(Collected data)
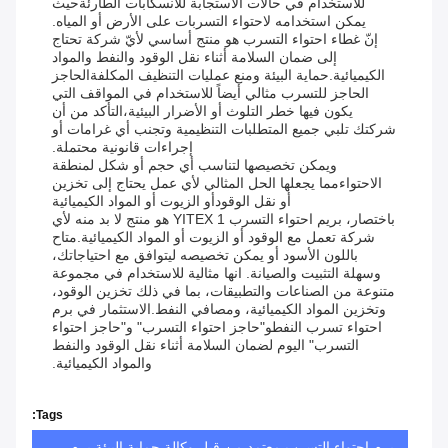
للاستخدام في حالات الاستجابة للانسكابات الطارئةحيث
يمكن استخدامه لاحتواء التسربات على الأرض أو المياه.
إنّ غطاء احتواء التسرب هو منتج أساسي لأيّ شركة تحتاج
إلى ضمان السلامة أثناء نقل الوقود والنفط والمواد
الكيميائية.حماية البيئة ومنع عمليات التنظيف المكلفةالحاجز
الحاجز للتسرب مثالي أيضاً للاستخدام في المواقف التي
يكون فيها خطر التلوث أو الأضرار البيئية،التأكد من أن
شركتك تلبي جميع المتطلبات التنظيمية وتجنب أي غرامات أو
إجراءات قانونية محتملة.
ويمكن تخصيصها لتناسب أي حجم أو شكل لمنطقة
الاحتواءمما يجعلها الحل المثالي لأي عمل يحتاج إلى تخزين
أو نقل الوقودأو الزيوت أو المواد الكيميائية
باختصار، بريم احتواء التسرب YITEX 1 هو منتج لا بد منه لأي
شركة تعمل مع الوقود أو الزيوت أو المواد الكيميائية.متاح
باللون الأسود أو يمكن تخصيصه ليتوافق مع احتياجاتك،
وسهلة التثبيت والصيانة. انها مثالية للاستخدام في مجموعة
متنوعة من الصناعات والتطبيقات، بما في ذلك تخزين الوقود،
وتخزين المواد الكيميائية، ومصافي النفط.الاستثمار في برم
احتواء تسرب النفطو"حاجز احتواء التسرب" و"حاجز احتواء
التسرب" اليوم لضمان السلامة أثناء نقل الوقود والنفط
والمواد الكيميائية.
Tags:
برم احتواء التسرب معتمد من قبل وكالة حماية البيئة,برم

## WORK ITEM
All lines that contain the word "الكيميائية" must be copied from the records above.

## FINISHED TASK
الكيميائية.حماية البيئة ومنع عمليات التنظيف المكلفةالحاجز
أو نقل الوقودأو الزيوت أو المواد الكيميائية
شركة تعمل مع الوقود أو الزيوت أو المواد الكيميائية.متاح
وتخزين المواد الكيميائية، ومصافي النفط.الاستثمار في برم
والمواد الكيميائية.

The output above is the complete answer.